Virtually every day, agents will move an account to a new carrier. Typically, the basis for the move is due to the desire to get a lower premium for the client. This issue has developed into one of the bigger issues / concerns for E&O carriers. The concern is that when you move an account to a new carrier, there is the possibility that the “new” coverage is deficient in some areas. The best practice is to proactively advise the client (in writing) those areas where the coverage is not as broad as the expiring policy.  

There are other times where the agent is forced to move an entire block of business to a new carrier. Possibly the agency was not meeting the volume requirements of the carrier, prompting the carrier to terminate the relationship or the carrier may have had a major issue with the agency (such as a history of misrepresenting the risk on applications). Also, quite possibly the agency had some issues with the carrier such as their claims practices, their strict underwriting, etc. The possibilities could go on and on.

This now results in the agency needing to move the entire book of business with that carrier to one or multiple carriers. Whether one account or an entire book is moved to a new carrier, the issues are largely the same.
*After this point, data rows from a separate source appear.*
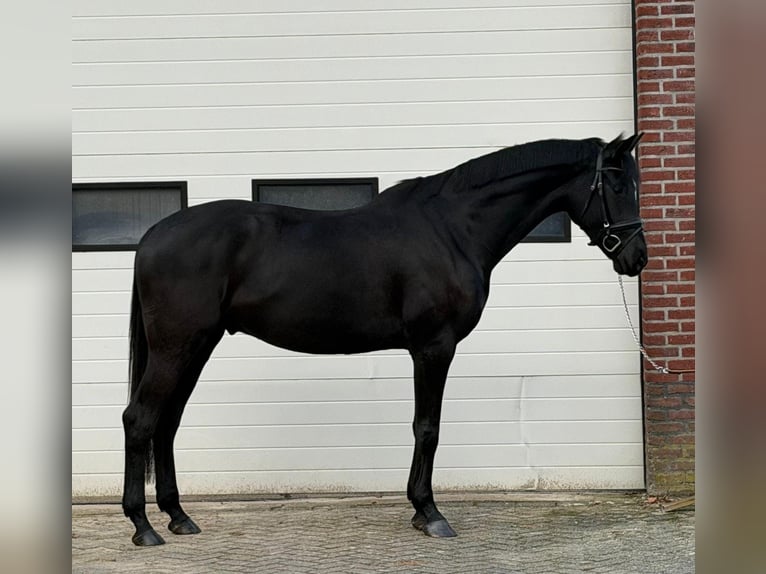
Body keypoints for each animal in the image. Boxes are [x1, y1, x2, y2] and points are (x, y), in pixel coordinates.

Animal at [122, 133, 647, 546]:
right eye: (619, 185)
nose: (636, 257)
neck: (452, 229)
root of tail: (151, 235)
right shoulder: (434, 347)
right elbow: (428, 428)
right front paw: (429, 513)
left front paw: (420, 510)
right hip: (176, 347)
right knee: (140, 419)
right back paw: (143, 527)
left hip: (197, 346)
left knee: (166, 424)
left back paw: (178, 517)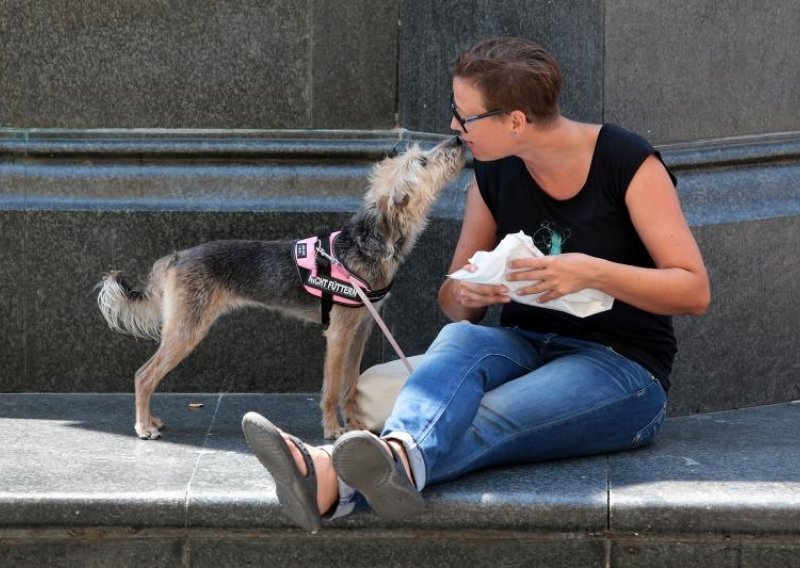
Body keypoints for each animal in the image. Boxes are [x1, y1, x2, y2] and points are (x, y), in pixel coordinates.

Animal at [97, 138, 466, 440]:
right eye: (421, 162)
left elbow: (349, 386)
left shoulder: (361, 329)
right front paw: (333, 429)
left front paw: (355, 425)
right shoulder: (338, 333)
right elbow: (332, 387)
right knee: (144, 375)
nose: (458, 139)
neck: (368, 243)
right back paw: (143, 426)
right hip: (186, 329)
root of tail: (175, 258)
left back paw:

The best approach is to proactively strategize how the agency is going to handle this. The prior carrier may have had excellent rates and thus when moving the account to a new carrier, the client could potentially wind up paying a higher premium. Whether the premium difference is major or minimal, it is probably best to notify the client of the need to replace them with a new carrier and any potential premium issues. If there will be some coverage issues, the client should be advised of these coverage issues in writing (definitely for any reductions in coverage).

When moving an entire carrier book, there is the possibility that multiple carriers will be considered. For each of the carriers under consideration, an analysis of the coverage should occur comparing the coverage to the “expiring”. Some of the coverage differences might be “subtle” due to a difference in the edition dates of the forms. This is especially true for homeowners’ accounts. The analysis needs to be performed. In addition, extreme caution should be exercised on how the message gets delivered. A statement such as “we need to move you to a new carrier and the coverage will be even better than what you had” could come back to haunt you.

Moving an entire block of business to new carriers will certainly be a lot of work involving the completion of new applications, etc. Determining the key steps should make the process go smoother with one of the key steps involving what premium and coverage differences the client will face. Without this degree of strategizing and premium / coverage analysis, there could be a significant number of E&O headaches waiting to occur.